## Begin Materials provided

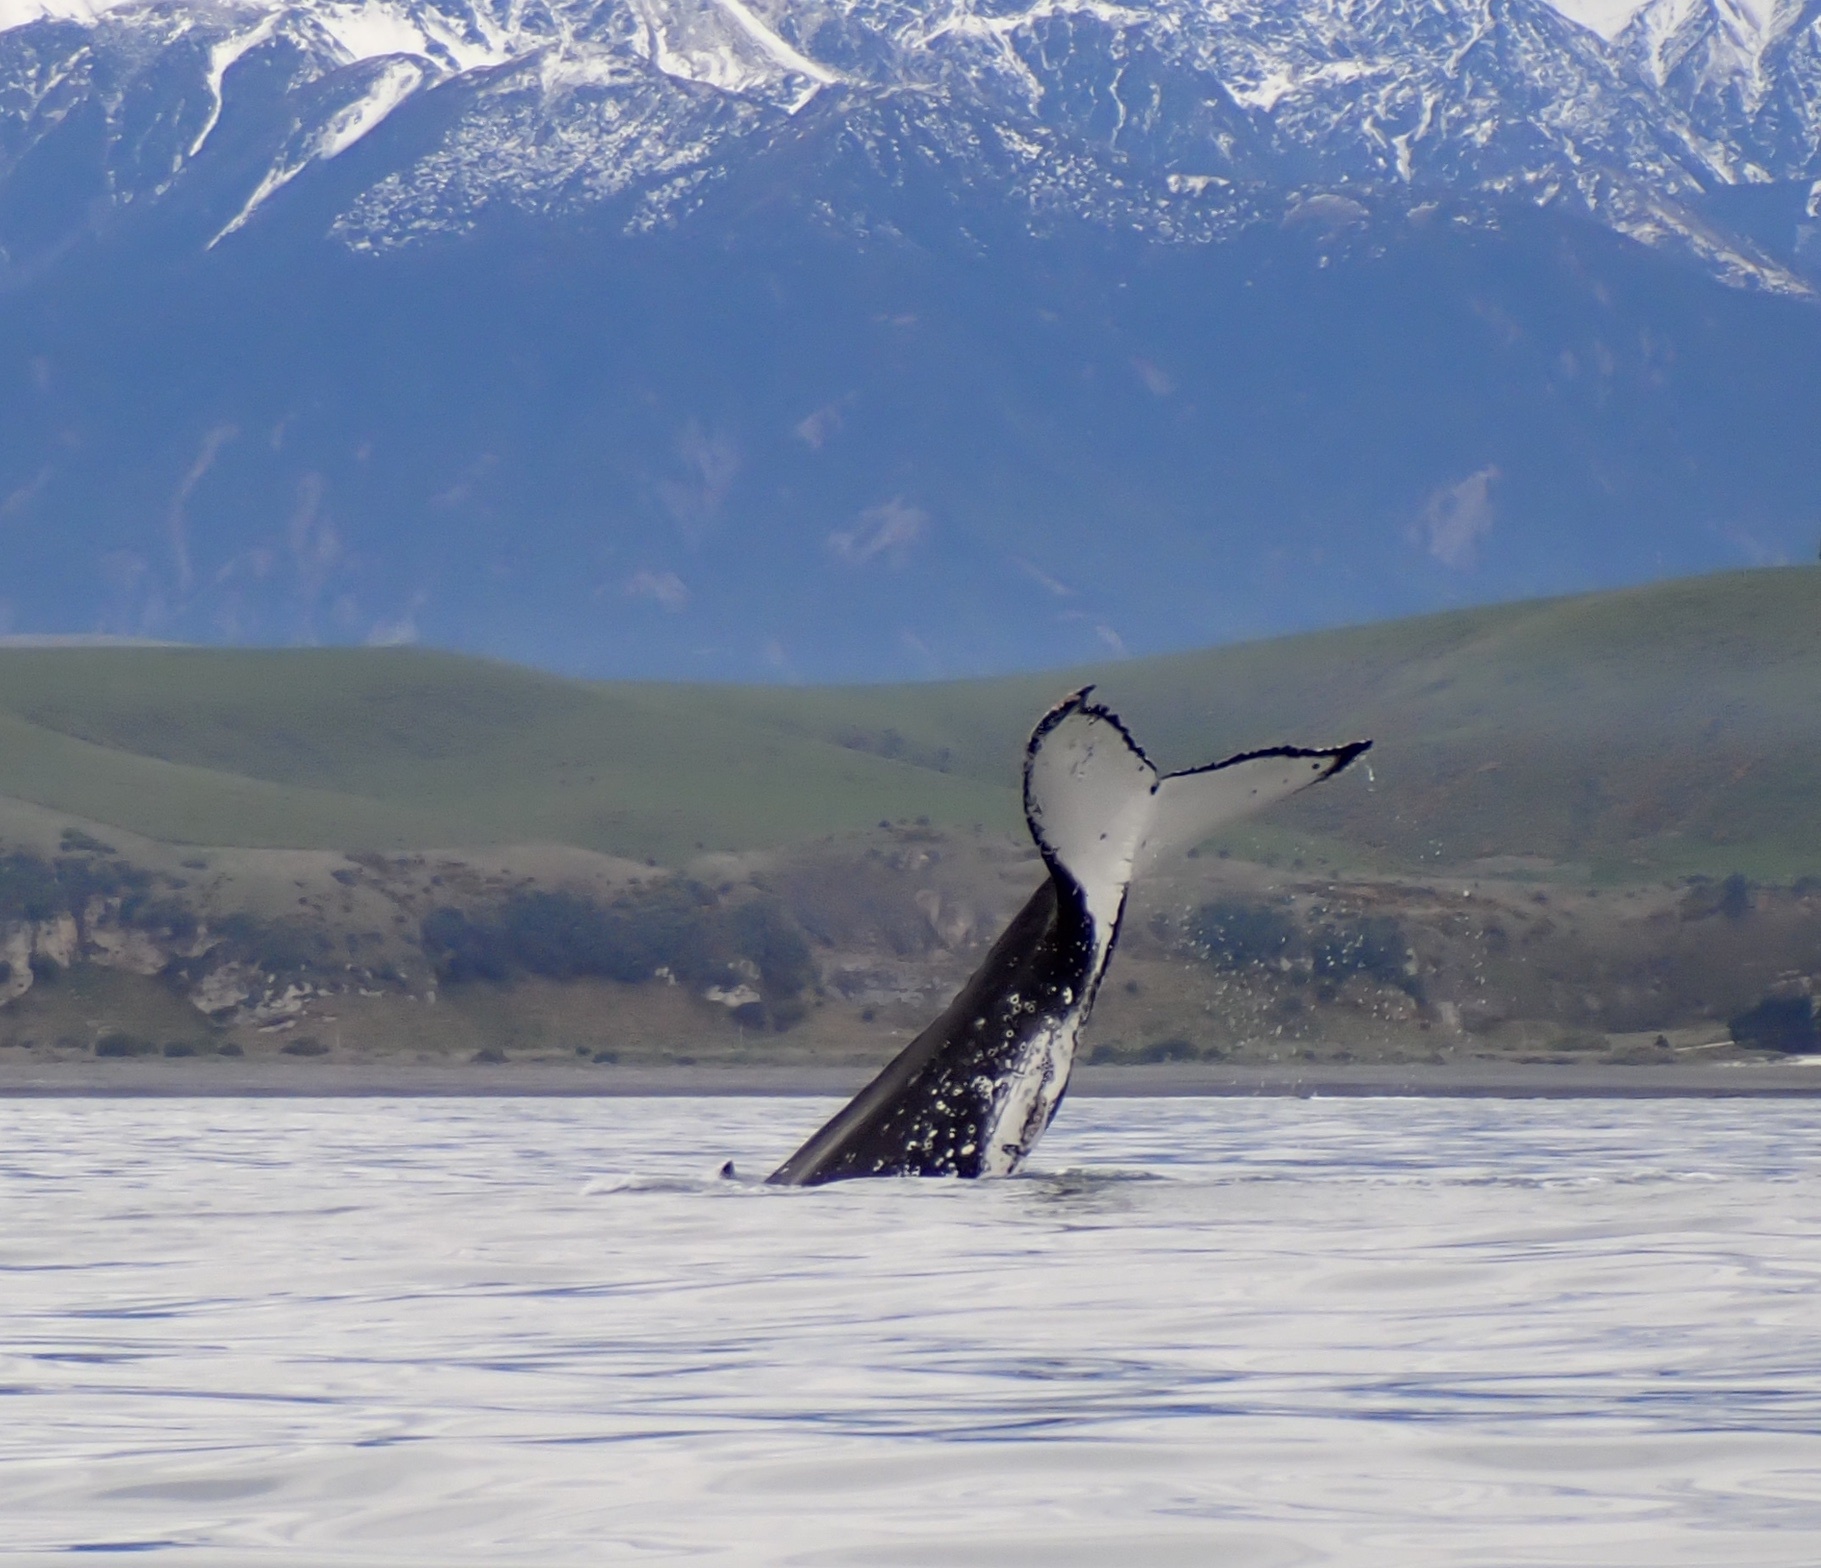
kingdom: Animalia
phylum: Chordata
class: Mammalia
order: Cetacea
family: Balaenopteridae
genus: Megaptera
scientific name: Megaptera novaeangliae
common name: Humpback whale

## End Materials provided

Reproduce the lines of the material above with "common name" replaced by "vernacular name" throughout, leaving everything else unchanged. Omit the pictures from your answer.

Exercise solution:
kingdom: Animalia
phylum: Chordata
class: Mammalia
order: Cetacea
family: Balaenopteridae
genus: Megaptera
scientific name: Megaptera novaeangliae
vernacular name: Humpback whale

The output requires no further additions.